L 4 KR 232/22 ER-B

Land
Baden-Württemberg
Sozialgericht
LSG Baden-Württemberg
Sachgebiet
Krankenversicherung
Abteilung
4.
1. Instanz
SG Ulm (BWB)
Aktenzeichen
S 10 KR 2815/21 ER
Datum
2. Instanz
LSG Baden-Württemberg
Aktenzeichen
L 4 KR 232/22 ER-B
Datum
3. Instanz
-
Aktenzeichen
-
Datum
-
Kategorie
Beschluss

Die Beschwerde des Antragstellers gegen den Beschluss des Sozialgerichts Ulm vom 23. Dezember 2021 wird zurückgewiesen.

Außergerichtliche Kosten auch des Beschwerdeverfahrens sind nicht zu erstatten.


Gründe


1. Die nach § 173 Satz 1 Sozialgerichtsgesetz (SGG) form- und fristgerecht beim Sozialgericht Ulm (SG) gegen dessen Beschluss vom 23. Dezember 2021 eingelegte Beschwerde ist zulässig, insbesondere nicht nach § 172 Abs. 3 Nr. 1 i.V.m. § 144 Abs. 1 Satz 1 SGG ausgeschlossen. Denn der Antragsteller begehrt keine Geld-, Dienst- oder Sachleistung oder einen hierauf gerichteten Verwaltungsakt.

2. Die Beschwerde ist aber nicht begründet. Der Antragsteller hat keinen Anspruch auf Erlass der begehrten einstweiligen Anordnung. Das SG hat den Antrag, die Antragsgegnerin zu verpflichten, ihm vorläufig eine elektronische Versichertenkarte ohne Lichtbild auszustellen, zu Recht abgelehnt.

a) Nach § 86b Abs. 2 Satz 1 SGG kann das Gericht der Hauptsache, soweit - wie hier - nicht ein Fall des Abs. 1 vorliegt, eine einstweilige Anordnung in Bezug auf den Streitgegenstand treffen, wenn die Gefahr besteht, dass durch eine Veränderung des bestehenden Zustands die Verwirklichung eines Rechts des Antragstellers vereitelt oder wesentlich erschwert werden könnte. Einstweilige Anordnungen sind auch zur Regelung eines vorläufigen Zustandes in Bezug auf ein streitiges Rechtsverhältnis zulässig, wenn eine solche Regelung zur Abwendung wesentlicher Nachteile nötig erscheint (Satz 2). Vorliegend kommt nur eine Regelungsanordnung nach § 86b Abs. 2 Satz 2 SGG in Betracht.

* * * * * * * * *

__Deine Aufgabe__
Stimmen diese Aussagen mit dem Lesetext überein? Beantworte jede mit Ja oder Nein und belege sie mit den entscheidenden Worten, wörtlich zitiert: (a) Das Sozialgericht Ulm hat seinen Beschluss am 23. Dezember 2021 gefasst. (b) Die Beschwerde ist unzulässig. (c) Der Antragsteller wollte vorläufig eine elektronische Versichertenkarte mit Lichtbild erhalten.

* * * * * * * * *

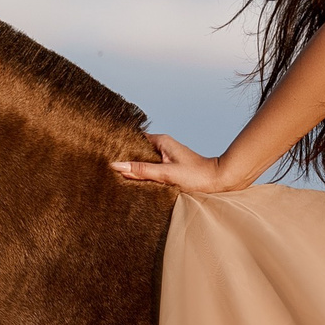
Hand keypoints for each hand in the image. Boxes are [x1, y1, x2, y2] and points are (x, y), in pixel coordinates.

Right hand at [111, 135, 245, 193]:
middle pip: (136, 151)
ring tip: (115, 177)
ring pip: (142, 162)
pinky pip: (150, 170)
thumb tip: (117, 166)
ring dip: (133, 169)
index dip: (119, 145)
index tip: (104, 152)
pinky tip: (133, 184)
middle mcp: (162, 147)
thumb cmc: (197, 176)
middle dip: (123, 159)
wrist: (220, 182)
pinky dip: (142, 176)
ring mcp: (165, 158)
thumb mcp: (166, 174)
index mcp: (160, 142)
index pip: (133, 139)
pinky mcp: (169, 169)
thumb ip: (142, 171)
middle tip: (105, 168)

* * * * * * * * *

__Lösung__
(a) Ja: „gegen den Beschluss des Sozialgerichts Ulm vom 23. Dezember 2021“
(b) Nein: „eingelegte Beschwerde ist zulässig“
(c) Nein: „ihm vorläufig eine elektronische Versichertenkarte ohne Lichtbild auszustellen“